Two words: Lunar Compress.
Super Mario World graphics are compressed. Contra (U) graphics are compressed. Levels are pretty much always compressed, be it through object-based maps (Super Mario series) or meta-metatiles (Mega Man series, Blaster Master, Sonic series). Perhaps compression was more common before 32 Mbit carts became expected. Some Super NES coprocessors, in fact, exist for the sole purpose of compression (SDD1 and SPC7110).
By careful 8x8 placement, do you mean something like
this example?
Why does SFA2 have such long load times? Why have a compression chip if you're not going to use it in real time?
I haven't reverse engineered the game so I don't know but I suspect the long loading times are for the voice samples that are transfered to the SPC700, and have nothing to do with the graphics compression chip.
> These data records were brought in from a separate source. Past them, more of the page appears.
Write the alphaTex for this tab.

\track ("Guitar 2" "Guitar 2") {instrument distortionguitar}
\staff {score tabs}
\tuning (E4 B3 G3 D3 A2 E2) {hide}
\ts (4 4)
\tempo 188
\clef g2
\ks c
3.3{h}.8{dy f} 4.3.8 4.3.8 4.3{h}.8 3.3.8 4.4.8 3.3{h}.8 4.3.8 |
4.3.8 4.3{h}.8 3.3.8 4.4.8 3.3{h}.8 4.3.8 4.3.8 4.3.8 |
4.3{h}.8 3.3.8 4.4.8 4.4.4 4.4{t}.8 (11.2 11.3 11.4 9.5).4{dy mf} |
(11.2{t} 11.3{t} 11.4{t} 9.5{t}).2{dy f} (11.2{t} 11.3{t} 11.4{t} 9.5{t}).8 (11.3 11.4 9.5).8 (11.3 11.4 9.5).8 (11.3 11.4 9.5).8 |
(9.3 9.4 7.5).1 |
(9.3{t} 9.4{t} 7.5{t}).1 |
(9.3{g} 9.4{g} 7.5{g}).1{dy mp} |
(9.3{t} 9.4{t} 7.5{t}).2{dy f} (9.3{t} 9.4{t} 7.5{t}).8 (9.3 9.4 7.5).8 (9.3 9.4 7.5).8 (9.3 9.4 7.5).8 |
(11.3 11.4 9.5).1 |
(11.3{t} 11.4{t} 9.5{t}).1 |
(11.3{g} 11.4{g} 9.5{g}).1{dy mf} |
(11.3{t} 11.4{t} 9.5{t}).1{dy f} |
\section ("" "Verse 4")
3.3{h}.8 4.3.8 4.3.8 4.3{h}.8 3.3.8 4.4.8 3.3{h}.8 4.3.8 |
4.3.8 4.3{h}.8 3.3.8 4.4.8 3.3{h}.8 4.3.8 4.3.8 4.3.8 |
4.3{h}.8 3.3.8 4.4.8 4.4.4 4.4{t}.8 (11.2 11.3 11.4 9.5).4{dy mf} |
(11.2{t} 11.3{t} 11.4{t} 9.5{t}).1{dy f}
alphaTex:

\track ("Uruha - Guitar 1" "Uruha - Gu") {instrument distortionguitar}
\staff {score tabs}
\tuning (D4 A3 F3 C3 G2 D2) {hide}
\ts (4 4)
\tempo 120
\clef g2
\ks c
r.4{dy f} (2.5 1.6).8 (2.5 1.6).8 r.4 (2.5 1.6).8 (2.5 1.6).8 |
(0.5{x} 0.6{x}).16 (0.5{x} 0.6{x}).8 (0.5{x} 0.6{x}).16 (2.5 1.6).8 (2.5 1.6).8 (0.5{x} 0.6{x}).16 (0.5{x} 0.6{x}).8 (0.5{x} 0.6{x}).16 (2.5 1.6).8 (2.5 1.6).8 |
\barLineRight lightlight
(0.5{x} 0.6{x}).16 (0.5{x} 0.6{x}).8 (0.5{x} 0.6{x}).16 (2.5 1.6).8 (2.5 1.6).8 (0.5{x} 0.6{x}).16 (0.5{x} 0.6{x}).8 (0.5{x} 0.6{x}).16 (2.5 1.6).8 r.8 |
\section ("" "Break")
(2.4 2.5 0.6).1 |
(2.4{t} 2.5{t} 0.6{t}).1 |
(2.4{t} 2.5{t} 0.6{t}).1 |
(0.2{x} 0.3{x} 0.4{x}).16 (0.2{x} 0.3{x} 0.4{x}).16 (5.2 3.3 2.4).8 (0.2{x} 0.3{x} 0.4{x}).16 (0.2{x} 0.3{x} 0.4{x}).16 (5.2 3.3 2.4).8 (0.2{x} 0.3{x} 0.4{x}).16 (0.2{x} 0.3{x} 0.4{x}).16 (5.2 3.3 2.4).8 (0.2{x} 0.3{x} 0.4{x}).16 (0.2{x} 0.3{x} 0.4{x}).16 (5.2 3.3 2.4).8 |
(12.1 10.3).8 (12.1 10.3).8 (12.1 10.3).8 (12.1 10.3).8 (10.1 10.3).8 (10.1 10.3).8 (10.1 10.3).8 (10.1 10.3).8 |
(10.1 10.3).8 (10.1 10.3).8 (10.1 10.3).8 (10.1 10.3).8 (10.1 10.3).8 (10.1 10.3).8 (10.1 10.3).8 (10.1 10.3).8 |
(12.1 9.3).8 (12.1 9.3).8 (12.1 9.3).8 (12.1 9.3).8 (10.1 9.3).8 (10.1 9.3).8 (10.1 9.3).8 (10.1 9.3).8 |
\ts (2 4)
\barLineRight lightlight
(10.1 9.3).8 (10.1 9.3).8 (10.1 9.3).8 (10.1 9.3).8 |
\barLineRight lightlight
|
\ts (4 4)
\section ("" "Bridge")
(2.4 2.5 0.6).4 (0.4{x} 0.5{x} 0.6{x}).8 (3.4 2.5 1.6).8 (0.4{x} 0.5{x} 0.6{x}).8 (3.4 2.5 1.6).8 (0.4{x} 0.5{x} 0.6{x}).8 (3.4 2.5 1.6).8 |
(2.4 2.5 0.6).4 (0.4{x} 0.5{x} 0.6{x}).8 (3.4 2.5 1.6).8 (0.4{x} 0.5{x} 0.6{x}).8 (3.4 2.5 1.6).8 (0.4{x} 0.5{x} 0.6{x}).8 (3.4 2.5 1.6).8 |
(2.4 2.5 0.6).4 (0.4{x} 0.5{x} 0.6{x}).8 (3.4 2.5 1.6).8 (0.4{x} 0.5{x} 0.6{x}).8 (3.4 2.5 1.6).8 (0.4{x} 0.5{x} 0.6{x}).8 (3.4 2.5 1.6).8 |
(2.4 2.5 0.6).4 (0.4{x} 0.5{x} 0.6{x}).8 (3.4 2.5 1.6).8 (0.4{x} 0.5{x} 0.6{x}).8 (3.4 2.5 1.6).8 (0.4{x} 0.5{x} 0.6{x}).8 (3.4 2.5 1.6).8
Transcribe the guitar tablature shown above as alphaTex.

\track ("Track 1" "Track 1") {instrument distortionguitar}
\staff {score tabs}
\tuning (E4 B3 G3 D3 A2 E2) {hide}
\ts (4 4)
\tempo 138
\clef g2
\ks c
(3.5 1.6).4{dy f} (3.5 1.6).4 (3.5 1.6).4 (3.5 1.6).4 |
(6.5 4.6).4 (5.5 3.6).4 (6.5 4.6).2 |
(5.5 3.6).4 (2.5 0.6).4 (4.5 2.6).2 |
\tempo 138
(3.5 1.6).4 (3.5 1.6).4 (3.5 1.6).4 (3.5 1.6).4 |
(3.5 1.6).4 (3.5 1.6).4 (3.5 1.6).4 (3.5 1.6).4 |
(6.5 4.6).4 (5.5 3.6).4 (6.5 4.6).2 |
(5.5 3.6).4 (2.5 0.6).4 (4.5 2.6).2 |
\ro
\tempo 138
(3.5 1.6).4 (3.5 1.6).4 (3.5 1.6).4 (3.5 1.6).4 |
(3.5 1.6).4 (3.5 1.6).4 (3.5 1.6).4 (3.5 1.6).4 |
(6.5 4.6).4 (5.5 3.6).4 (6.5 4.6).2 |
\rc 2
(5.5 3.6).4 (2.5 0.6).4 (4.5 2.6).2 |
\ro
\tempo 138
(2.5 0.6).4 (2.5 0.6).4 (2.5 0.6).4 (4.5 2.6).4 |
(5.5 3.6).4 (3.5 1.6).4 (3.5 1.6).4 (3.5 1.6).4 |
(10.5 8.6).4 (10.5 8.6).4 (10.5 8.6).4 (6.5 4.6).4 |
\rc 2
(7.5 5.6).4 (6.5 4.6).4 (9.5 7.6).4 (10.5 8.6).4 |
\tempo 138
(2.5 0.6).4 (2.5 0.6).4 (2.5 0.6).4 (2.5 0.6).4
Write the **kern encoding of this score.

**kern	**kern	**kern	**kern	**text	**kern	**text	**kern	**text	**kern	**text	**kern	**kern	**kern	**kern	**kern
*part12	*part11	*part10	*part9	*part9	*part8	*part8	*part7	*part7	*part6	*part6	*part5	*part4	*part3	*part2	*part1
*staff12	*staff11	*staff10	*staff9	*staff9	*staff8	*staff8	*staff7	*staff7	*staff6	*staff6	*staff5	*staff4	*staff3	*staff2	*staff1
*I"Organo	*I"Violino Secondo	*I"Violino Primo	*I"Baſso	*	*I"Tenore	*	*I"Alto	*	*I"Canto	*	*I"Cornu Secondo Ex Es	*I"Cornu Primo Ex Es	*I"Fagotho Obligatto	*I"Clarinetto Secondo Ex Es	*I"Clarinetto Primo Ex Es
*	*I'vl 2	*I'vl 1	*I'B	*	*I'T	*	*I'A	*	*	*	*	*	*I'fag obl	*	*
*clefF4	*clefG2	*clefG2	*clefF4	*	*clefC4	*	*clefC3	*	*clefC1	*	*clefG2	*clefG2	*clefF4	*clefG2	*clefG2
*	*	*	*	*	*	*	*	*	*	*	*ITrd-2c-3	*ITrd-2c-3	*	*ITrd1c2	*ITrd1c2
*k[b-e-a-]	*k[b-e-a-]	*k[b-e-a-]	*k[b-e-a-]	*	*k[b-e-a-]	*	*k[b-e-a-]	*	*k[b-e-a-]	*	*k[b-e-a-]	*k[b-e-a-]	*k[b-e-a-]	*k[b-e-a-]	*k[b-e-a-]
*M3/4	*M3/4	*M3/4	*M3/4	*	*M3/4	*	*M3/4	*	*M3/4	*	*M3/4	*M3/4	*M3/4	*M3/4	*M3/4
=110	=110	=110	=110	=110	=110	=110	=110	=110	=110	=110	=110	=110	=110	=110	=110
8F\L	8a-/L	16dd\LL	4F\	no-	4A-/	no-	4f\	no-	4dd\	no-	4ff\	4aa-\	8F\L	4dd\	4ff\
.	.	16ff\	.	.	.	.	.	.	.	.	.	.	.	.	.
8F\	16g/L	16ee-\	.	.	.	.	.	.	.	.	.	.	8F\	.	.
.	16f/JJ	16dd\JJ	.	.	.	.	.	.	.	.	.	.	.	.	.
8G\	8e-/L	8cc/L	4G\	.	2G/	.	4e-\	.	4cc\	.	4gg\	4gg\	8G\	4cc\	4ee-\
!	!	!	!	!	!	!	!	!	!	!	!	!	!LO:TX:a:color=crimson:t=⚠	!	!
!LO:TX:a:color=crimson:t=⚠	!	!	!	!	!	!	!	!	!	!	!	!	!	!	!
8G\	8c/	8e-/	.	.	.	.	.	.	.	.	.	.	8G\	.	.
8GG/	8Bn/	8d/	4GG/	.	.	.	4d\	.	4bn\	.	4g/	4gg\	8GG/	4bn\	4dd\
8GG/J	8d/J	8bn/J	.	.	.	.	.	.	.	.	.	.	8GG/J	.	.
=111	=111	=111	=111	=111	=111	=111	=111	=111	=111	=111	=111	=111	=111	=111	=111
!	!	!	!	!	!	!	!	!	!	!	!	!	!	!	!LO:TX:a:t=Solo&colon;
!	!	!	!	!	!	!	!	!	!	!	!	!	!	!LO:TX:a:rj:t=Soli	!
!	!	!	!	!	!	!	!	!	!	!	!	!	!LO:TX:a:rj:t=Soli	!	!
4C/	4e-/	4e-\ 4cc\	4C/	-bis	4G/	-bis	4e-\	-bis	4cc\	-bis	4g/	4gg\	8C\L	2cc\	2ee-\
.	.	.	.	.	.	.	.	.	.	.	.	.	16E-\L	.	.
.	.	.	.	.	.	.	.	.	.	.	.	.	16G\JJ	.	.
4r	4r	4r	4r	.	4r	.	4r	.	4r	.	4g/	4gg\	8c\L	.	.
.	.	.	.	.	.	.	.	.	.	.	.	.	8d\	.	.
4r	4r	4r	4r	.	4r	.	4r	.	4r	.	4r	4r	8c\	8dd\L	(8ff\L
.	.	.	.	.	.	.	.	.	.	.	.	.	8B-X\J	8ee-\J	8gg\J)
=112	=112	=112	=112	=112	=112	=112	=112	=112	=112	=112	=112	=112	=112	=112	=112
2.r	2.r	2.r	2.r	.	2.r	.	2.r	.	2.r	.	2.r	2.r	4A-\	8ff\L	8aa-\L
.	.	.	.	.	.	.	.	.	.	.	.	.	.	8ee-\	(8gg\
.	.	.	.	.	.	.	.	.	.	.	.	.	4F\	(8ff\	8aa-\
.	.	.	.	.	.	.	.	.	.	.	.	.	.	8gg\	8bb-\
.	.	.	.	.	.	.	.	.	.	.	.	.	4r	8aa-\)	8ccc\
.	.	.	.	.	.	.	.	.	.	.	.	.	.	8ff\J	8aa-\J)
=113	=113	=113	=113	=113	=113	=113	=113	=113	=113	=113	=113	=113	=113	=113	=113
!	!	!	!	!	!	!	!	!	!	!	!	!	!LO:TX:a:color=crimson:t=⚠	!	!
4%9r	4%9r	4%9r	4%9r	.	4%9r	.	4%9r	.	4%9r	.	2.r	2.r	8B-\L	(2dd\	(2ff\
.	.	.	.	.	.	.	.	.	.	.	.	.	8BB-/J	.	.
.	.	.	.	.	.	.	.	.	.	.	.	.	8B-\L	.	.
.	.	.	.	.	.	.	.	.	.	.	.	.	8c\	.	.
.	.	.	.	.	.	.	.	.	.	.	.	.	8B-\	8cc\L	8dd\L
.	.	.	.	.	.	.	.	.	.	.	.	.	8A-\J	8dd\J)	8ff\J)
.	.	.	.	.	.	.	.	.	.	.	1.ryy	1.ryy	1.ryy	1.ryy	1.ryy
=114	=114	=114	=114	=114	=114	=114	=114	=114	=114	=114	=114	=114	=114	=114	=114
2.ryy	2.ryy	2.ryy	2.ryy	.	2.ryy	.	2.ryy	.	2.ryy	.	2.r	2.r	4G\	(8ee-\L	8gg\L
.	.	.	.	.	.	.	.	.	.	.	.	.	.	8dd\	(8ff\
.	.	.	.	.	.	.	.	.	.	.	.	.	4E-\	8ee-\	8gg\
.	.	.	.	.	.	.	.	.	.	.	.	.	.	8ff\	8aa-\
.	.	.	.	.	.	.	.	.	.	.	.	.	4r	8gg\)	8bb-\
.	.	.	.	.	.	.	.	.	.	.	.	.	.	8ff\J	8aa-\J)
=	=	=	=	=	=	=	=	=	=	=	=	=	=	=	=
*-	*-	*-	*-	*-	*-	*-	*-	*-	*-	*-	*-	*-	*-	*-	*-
Is this SNES specific? I imagine that NES games are limited in the kinds of compression they use because of the little amount of RAM (when they didn't have extra RAM in the cart). A lot of them didn't even need graphics compression because they use CHR-ROM.
But no matter the console, storage space always becomes cheaper later in its life, and effects that need tons of uncompressed data in order to be performed in realtime start to become tempting to developers.
I used a form of compression in the FF2e/FF2j intro replacement for Neo Demiforce (for the graphics) -- I had to, because the amount of free space in FF2j was extremely limited.
So in other words, compression was widely used, but the difference was subtle, because tighter compression would've been a strain on the hardware.
I wonder if it is possible, with more elaborate compression schemes, to fit Dark Stalkers arcade game onto a 32meg cartridge, because the sprites in that game look like they can be compressed to death. There are plenty of places where the same color is repeated 50 pixels in a row.
Yes, that game appears to be
flat shaded.
Decrypt the Darkstalkers ROMs and zip up the decrypted ROMs to get an estimate of what compression can do. There are stronger codecs than DEFLATE used in Zip, and there are faster ones, but it should give you an idea.